Estes moradores fazem parte do grupo de 700 pessoas do Sambaiatuba que receberão os Termos de Concessão. Os primeiros beneficiados moram em unidades novas, situadas em área até então pertencente à União e que foi aforada ao Município pela Secretaria de Patrimônio da União (SPU), do Ministério do Planejamento.
Para o prefeito Tércio Garcia, a solenidade foi de grande importância para as famílias e para o Município. “Para a Cidade é uma conquista de cidadania, de qualificação e para as famílias representa a realização de um sonho”, disse após a cerimônia.
Posteriormente serão atendidos mais 192 imóveis, dos quais 144 recém-construídos e 48 consolidados, situados em área do Município cujo o parcelamento (loteamento, com medidas dos terrenos e quadras) aguarda apenas o parecer do Cartório de Registro de Imóveis. A terceira e última fase de titulação envolverá mais de 350 casas consolidadas e 48 construídas.
O vereador Fernando Bispo, que representou a Câmara de São Vicente durante a solenidade, também demonstrou satisfação ao comentar sobre a conquista por parte do poder público juntamente com a comunidade do bairro Sambaiatuba. “Hoje a gente vê a felicidade de cada um, recebendo a escritura definitiva do imóvel”.
PROJETO SAMBAIATUBA – No lugar de palafitas, casas de alvenaria a custo zero para os moradores, ruas pavimentadas, rede de esgoto, iluminação pública e, agora, escritura definitiva. Tijolo por tijolo, a vida de quase 2 mil famílias que vivem no Sambaiatuba, bairro do Jóquei Clube, começou a ser mudada em 1997, quando teve início o projeto de urbanização do programa Habitar Brasil. Na primeira etapa, foram erguidas 314 casas de 31,2 metros quadrados, em estrutura que possibilita transformá-las em sobrado. A verba de R$ 11.697.547,12 (sendo R$ 9.2 milhões de verba do BID e R$ 2,4 milhões de contrapartida por parte da Prefeitura) foi utilizada para a construção dos imóveis, urbanização do local, além do Centro Comunitário.
A emoção marcou a entrega das escrituras definitivas.
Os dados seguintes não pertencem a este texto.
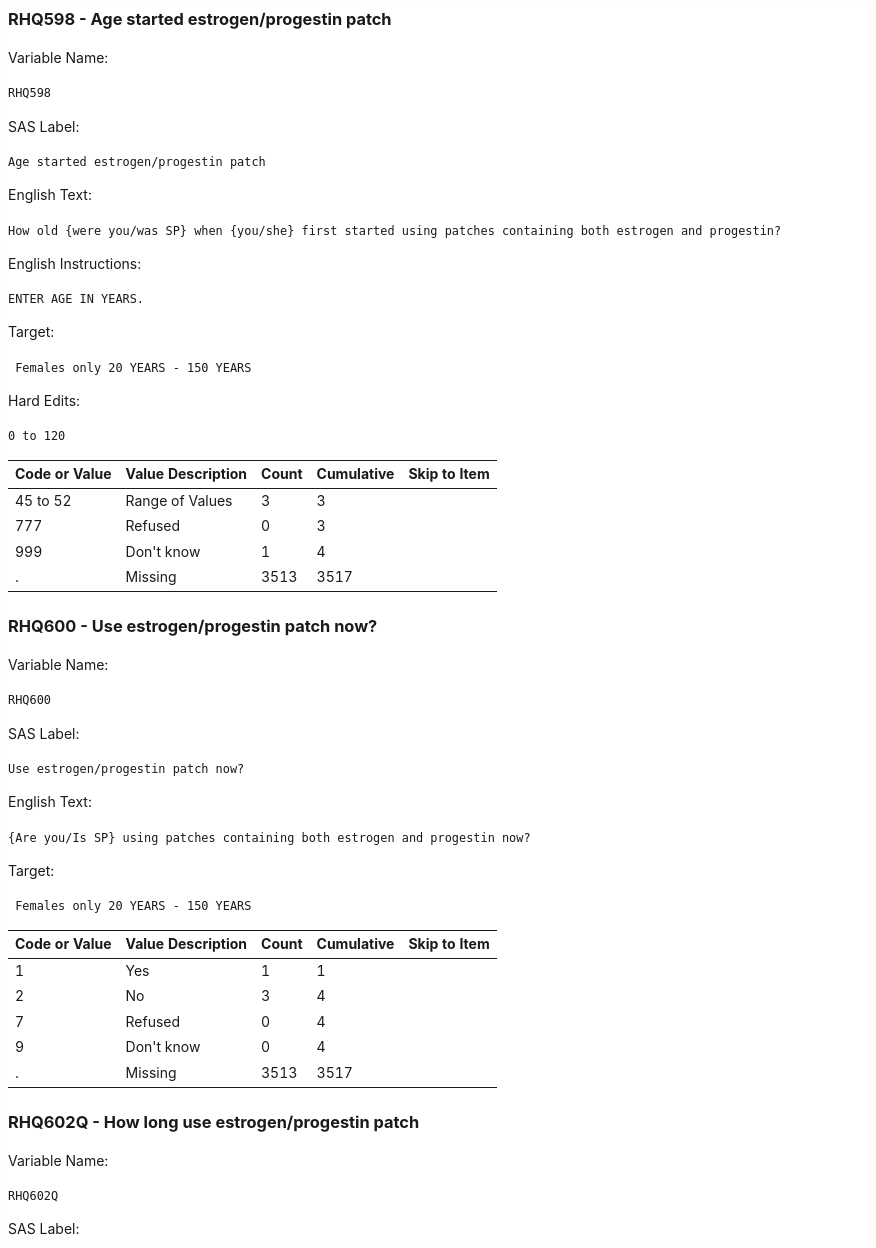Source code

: ### RHQ598 - Age started estrogen/progestin patch

Variable Name:

    RHQ598
SAS Label:

    Age started estrogen/progestin patch
English Text:

    How old {were you/was SP} when {you/she} first started using patches containing both estrogen and progestin?
English Instructions:

    ENTER AGE IN YEARS.
Target:

     Females only 20 YEARS - 150 YEARS
Hard Edits:

    0 to 120
Code or Value | Value Description | Count | Cumulative | Skip to Item  
---|---|---|---|---  
45 to 52 | Range of Values | 3 | 3 |   
777 | Refused | 0 | 3 |   
999 | Don't know | 1 | 4 |   
. | Missing | 3513 | 3517 |   
  
### RHQ600 - Use estrogen/progestin patch now?

Variable Name:

    RHQ600
SAS Label:

    Use estrogen/progestin patch now?
English Text:

    {Are you/Is SP} using patches containing both estrogen and progestin now?
Target:

     Females only 20 YEARS - 150 YEARS
Code or Value | Value Description | Count | Cumulative | Skip to Item  
---|---|---|---|---  
1 | Yes | 1 | 1 |   
2 | No | 3 | 4 |   
7 | Refused | 0 | 4 |   
9 | Don't know | 0 | 4 |   
. | Missing | 3513 | 3517 |   
  
### RHQ602Q - How long use estrogen/progestin patch

Variable Name:

    RHQ602Q
SAS Label:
A moradora Marta Oliveira da Silva, que recebeu a escritura durante a solenidade, contou que foi uma emoção muito grande receber o título de propriedade. “Foi um sonho, porque morávamos num barraco de madeira e agora temos uma casa legalizada”, contou Marta que é mãe de cinco filhos.
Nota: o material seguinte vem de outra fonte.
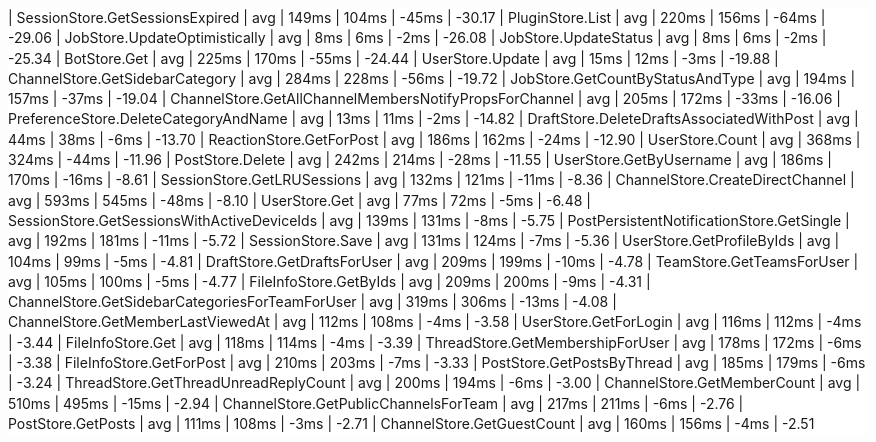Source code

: | SessionStore.GetSessionsExpired | avg | 149ms | 104ms | -45ms | -30.17
| PluginStore.List | avg | 220ms | 156ms | -64ms | -29.06
| JobStore.UpdateOptimistically | avg | 8ms | 6ms | -2ms | -26.08
| JobStore.UpdateStatus | avg | 8ms | 6ms | -2ms | -25.34
| BotStore.Get | avg | 225ms | 170ms | -55ms | -24.44
| UserStore.Update | avg | 15ms | 12ms | -3ms | -19.88
| ChannelStore.GetSidebarCategory | avg | 284ms | 228ms | -56ms | -19.72
| JobStore.GetCountByStatusAndType | avg | 194ms | 157ms | -37ms | -19.04
| ChannelStore.GetAllChannelMembersNotifyPropsForChannel | avg | 205ms | 172ms | -33ms | -16.06
| PreferenceStore.DeleteCategoryAndName | avg | 13ms | 11ms | -2ms | -14.82
| DraftStore.DeleteDraftsAssociatedWithPost | avg | 44ms | 38ms | -6ms | -13.70
| ReactionStore.GetForPost | avg | 186ms | 162ms | -24ms | -12.90
| UserStore.Count | avg | 368ms | 324ms | -44ms | -11.96
| PostStore.Delete | avg | 242ms | 214ms | -28ms | -11.55
| UserStore.GetByUsername | avg | 186ms | 170ms | -16ms | -8.61
| SessionStore.GetLRUSessions | avg | 132ms | 121ms | -11ms | -8.36
| ChannelStore.CreateDirectChannel | avg | 593ms | 545ms | -48ms | -8.10
| UserStore.Get | avg | 77ms | 72ms | -5ms | -6.48
| SessionStore.GetSessionsWithActiveDeviceIds | avg | 139ms | 131ms | -8ms | -5.75
| PostPersistentNotificationStore.GetSingle | avg | 192ms | 181ms | -11ms | -5.72
| SessionStore.Save | avg | 131ms | 124ms | -7ms | -5.36
| UserStore.GetProfileByIds | avg | 104ms | 99ms | -5ms | -4.81
| DraftStore.GetDraftsForUser | avg | 209ms | 199ms | -10ms | -4.78
| TeamStore.GetTeamsForUser | avg | 105ms | 100ms | -5ms | -4.77
| FileInfoStore.GetByIds | avg | 209ms | 200ms | -9ms | -4.31
| ChannelStore.GetSidebarCategoriesForTeamForUser | avg | 319ms | 306ms | -13ms | -4.08
| ChannelStore.GetMemberLastViewedAt | avg | 112ms | 108ms | -4ms | -3.58
| UserStore.GetForLogin | avg | 116ms | 112ms | -4ms | -3.44
| FileInfoStore.Get | avg | 118ms | 114ms | -4ms | -3.39
| ThreadStore.GetMembershipForUser | avg | 178ms | 172ms | -6ms | -3.38
| FileInfoStore.GetForPost | avg | 210ms | 203ms | -7ms | -3.33
| PostStore.GetPostsByThread | avg | 185ms | 179ms | -6ms | -3.24
| ThreadStore.GetThreadUnreadReplyCount | avg | 200ms | 194ms | -6ms | -3.00
| ChannelStore.GetMemberCount | avg | 510ms | 495ms | -15ms | -2.94
| ChannelStore.GetPublicChannelsForTeam | avg | 217ms | 211ms | -6ms | -2.76
| PostStore.GetPosts | avg | 111ms | 108ms | -3ms | -2.71
| ChannelStore.GetGuestCount | avg | 160ms | 156ms | -4ms | -2.51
A segunda etapa está em andamento, com as primeiras unidades sendo construídas, em um investimento R$ 14.928.290,81 (R$ 3,2 milhões de contrapartida). A previsão é de que as unidades estejam concluídas em 18 meses. Também está prevista uma creche para 60 crianças. Para a terceira etapa, que se encontra em fase de terraplanagem, serão mais 368 novas casas, com investimentos de R$ 14.739.472,00 (contrapartida de R$ 5 milhões).
No total, 1.057 novas casas, 1.235 consolidadas (imóveis que receberam melhorias, como ligação de rede de esgoto) e mais de 600 famílias beneficiadas indiretamente com toda a infra-estrutura do novo bairro. Além da urbanização, os trabalhos incluem a regeneração de extensas áreas de mangue que estavam invadidas há 30 anos.